Globalisation: Uncertainty amid 'creative destruction'
By Nayan Chanda, For The Straits Times
THE volatility of modern globalisation is a cause of growing anxiety among wage earners the world over. The days of lifetime employment are mostly over, contracts are growing ever shorter and the number of 'temp' staff is rising.
Since capital is increasingly mobile, investment is moving to countries where absolute returns are higher, regardless of the consequences for immobile workers. Millions of US blue-collar jobs, for instance, have disappeared as factories have been moved to China and South- east Asia, where wages are lower.
The relocation fattened the corporate bottom line as Western-designed, low- priced made-in-China goods have invaded shopping malls. Low prices at Tesco and Wal-Mart helped middle-class wage earners cope with their falling real income, but the uncertainty about the future continues to haunt workers. The anxiety is even more acute in the US where, unlike in Europe, retrenchment often entails the loss of health care benefits.
Economists argued that this 'creative destruction' was an inevitable part of economic growth and innovation, which would in the end create new jobs and benefit society as a whole. But as China, India and other developing countries have brought in hundreds of millions of new workers into the global workforce, many Western economists, who once championed globalisation, are no longer so sure of themselves. They fear that the industrial prowess of the emerging economies poses a serious challenge to the welfare of workers in the West.
This backlash, in turn, threatens the hallowed principle of free trade. A serious debate is under way in the European Union and the United States as to how workers who fall victim to creative destruction should be helped. Should governments come to the aid of companies which are unable to cope with global competition or have collapsed because of mismanagement and misfortune? The answer on that score used to be clear: Bailouts create moral hazard and only encourage reckless behaviour.
During the 1997 Asian financial crisis, companies were allowed to go under in accordance with this principle, in the process throwing tens of millions of people out of jobs and toppling governments. The US Treasury and the International Monetary Fund sternly lectured Asia about crony capitalism and exhorted them to build transparent models of good governance.
That was then. The Enron, Tyco, Global Crossing and Worldcom scandals since then have shown that corruption and greed are not uniquely Asian attributes. Barely a year after the Asian crisis, the US government bailed out Long-Term Capital Management, claiming that its collapse would have sent shockwaves throughout the world.
After the bull run of the past decade, the exceptions seem to have become the rule. 'Wall Street got drunk,' said President George W. Bush, and the resultant sub-prime mortgage crisis now threatens three million American homeowners with foreclosure.

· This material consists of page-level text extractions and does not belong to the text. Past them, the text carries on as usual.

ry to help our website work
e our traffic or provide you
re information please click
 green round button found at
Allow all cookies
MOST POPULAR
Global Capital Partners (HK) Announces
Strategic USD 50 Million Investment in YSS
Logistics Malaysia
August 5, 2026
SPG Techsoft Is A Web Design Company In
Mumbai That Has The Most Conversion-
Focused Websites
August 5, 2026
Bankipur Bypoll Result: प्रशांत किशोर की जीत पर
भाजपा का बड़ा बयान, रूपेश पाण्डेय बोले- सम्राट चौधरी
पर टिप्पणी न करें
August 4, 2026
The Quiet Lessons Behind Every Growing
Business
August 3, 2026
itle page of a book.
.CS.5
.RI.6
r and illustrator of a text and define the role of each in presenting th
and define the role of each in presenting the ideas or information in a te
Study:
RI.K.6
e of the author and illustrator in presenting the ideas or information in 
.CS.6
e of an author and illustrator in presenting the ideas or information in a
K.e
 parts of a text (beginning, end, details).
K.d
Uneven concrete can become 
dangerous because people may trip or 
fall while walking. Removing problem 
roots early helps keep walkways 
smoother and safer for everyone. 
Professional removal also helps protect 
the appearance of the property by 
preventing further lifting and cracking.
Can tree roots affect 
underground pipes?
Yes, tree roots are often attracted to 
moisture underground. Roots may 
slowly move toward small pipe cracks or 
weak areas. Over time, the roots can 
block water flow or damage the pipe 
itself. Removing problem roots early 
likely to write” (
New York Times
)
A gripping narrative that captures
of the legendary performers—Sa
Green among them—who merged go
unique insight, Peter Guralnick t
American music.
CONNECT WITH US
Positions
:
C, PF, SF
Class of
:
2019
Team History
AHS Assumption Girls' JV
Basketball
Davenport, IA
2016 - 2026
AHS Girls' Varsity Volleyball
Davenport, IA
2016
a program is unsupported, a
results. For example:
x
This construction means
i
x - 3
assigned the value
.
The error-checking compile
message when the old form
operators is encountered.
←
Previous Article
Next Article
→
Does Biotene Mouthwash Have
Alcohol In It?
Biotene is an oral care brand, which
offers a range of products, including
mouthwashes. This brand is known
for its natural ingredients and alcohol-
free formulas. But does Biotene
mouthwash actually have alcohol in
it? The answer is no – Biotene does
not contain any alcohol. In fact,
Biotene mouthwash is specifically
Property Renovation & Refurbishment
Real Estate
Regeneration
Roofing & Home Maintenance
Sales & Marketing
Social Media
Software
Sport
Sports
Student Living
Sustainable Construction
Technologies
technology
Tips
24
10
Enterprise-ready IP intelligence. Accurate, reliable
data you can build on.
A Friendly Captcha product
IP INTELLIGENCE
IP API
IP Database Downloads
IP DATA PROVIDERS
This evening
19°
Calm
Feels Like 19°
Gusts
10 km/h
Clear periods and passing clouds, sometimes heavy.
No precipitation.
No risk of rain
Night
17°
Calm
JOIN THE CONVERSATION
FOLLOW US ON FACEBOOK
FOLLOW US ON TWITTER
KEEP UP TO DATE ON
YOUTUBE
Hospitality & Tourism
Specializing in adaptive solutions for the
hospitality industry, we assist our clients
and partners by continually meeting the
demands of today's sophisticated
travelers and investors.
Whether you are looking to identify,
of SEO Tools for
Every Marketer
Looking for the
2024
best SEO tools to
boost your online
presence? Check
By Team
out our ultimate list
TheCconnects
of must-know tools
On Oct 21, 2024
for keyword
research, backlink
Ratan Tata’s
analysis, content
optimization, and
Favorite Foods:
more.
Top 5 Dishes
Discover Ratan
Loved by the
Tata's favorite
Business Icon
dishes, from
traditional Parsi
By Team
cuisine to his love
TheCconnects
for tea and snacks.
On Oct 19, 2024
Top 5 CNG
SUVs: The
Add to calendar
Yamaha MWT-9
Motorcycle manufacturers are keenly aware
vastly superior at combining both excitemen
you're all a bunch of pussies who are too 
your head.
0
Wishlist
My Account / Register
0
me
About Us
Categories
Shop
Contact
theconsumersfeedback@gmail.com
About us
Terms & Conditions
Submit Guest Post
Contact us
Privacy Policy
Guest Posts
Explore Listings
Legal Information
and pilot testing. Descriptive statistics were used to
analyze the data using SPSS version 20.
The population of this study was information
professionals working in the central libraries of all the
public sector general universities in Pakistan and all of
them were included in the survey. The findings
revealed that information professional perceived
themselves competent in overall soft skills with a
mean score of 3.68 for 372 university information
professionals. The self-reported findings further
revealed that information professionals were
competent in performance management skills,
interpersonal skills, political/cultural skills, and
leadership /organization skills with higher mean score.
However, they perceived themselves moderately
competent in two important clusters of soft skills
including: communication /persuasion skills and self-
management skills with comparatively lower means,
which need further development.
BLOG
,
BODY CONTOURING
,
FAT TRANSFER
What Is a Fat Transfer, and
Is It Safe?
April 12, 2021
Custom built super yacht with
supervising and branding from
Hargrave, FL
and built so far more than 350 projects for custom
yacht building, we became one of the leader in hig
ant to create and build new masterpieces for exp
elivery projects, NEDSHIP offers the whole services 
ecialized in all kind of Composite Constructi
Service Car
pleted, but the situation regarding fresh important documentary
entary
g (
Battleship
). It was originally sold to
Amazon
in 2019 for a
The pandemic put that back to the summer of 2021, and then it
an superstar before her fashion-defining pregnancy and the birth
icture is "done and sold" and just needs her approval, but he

But before drawing up regulations to prevent such catastrophes in future, the US government has to get into full rescue mode. And this time, the object of the bailout is the health of the American economy as well as that of the world.
The fallout from the sub-prime crisis has now engulfed the giant government- sponsored mortgage lenders Fannie Mae and Freddie Mac, which together own or guarantee US$6 trillion (S$8.4 trillion) of mortgages, roughly half of all US home mortgages.
The failure of these institutions would not only have devastating consequences for the US economy - leading to the collapse of many other banks and businesses and leaving millions out of work - but would seriously affect foreign investors who have sunk some US$1.5 trillion into these institutions. When one out of 10 American mortgages is guaranteed by foreign investors, enabling Americans to keep their homes is as much a concern of Washington as it is of Beijing or Tokyo.
Not surprisingly, there is no more talk of moral hazard. But unless rules are put in place to sober up Wall Street, the next crisis won't be far off.
The author is director of publications at the Yale Centre for the Study of Globalisation and editor of YaleGlobal Online.